- **Task description**
Pick out every line in the records that contains the word "values", with uppercase and lowercase treated as different.

- **Entries provided**
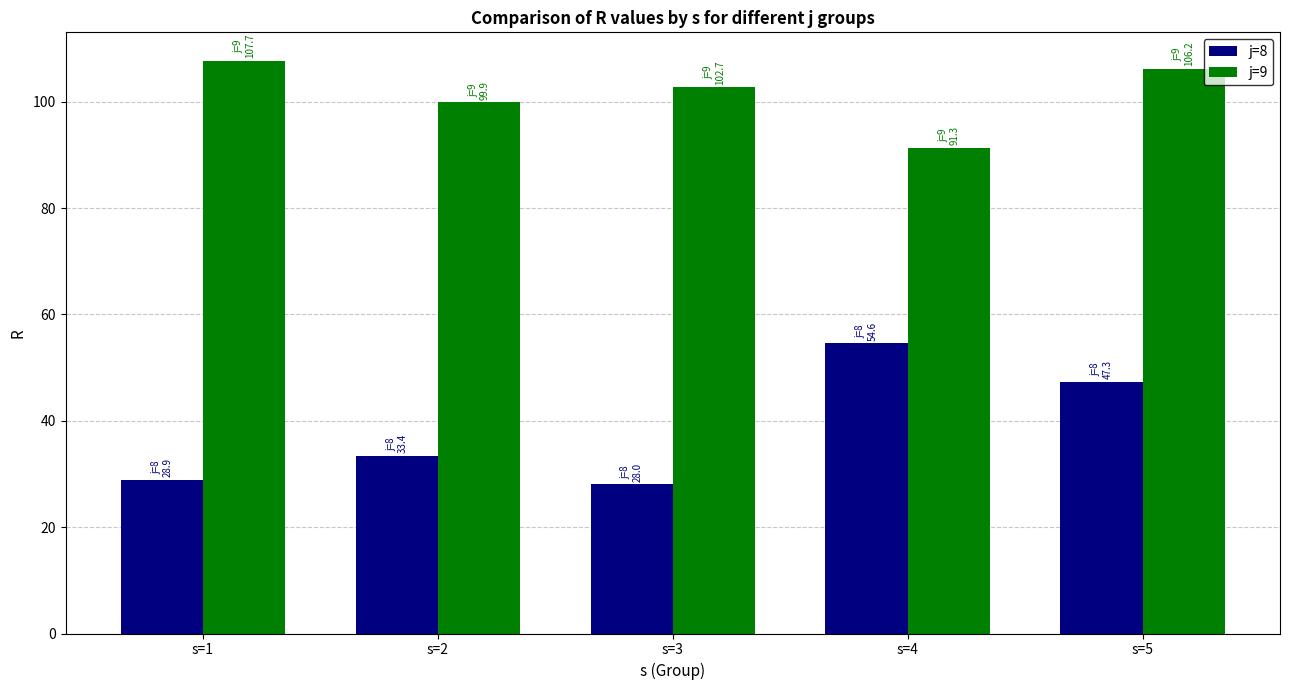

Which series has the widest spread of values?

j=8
---
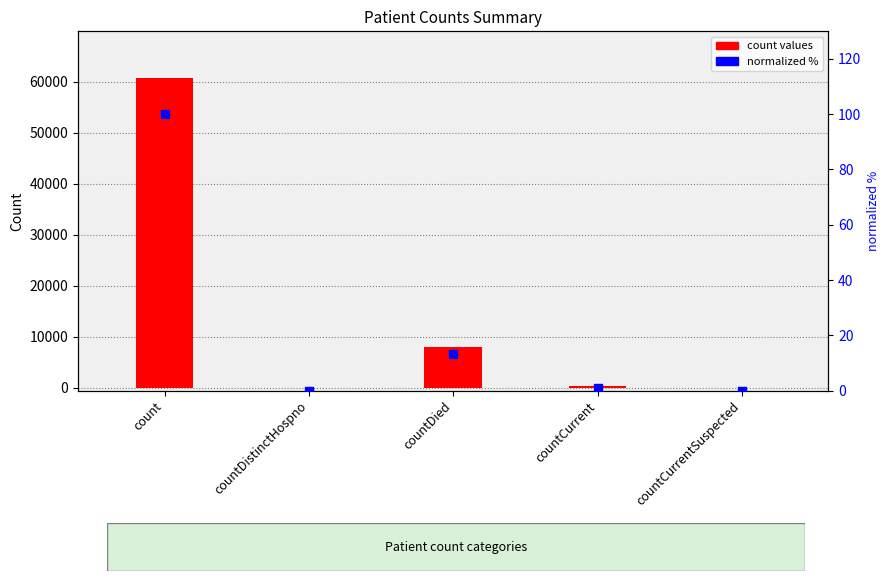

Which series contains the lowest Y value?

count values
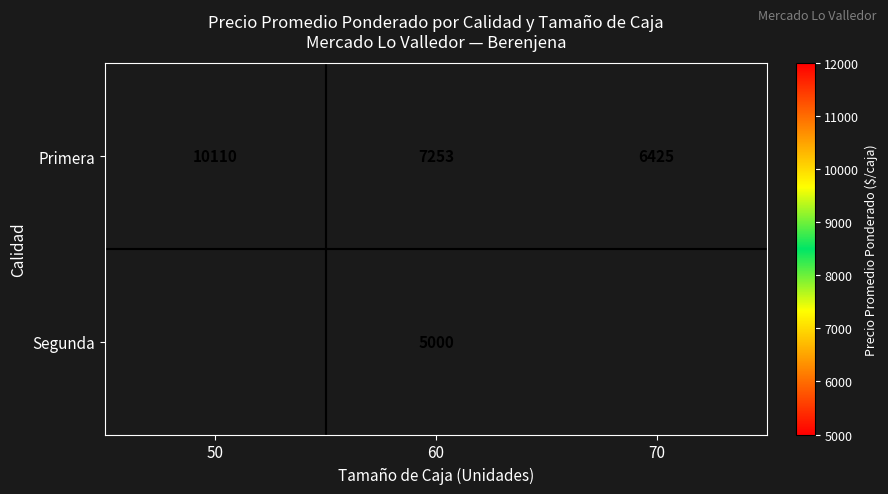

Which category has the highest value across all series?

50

- **Answer space**
Which series has the widest spread of values?
count values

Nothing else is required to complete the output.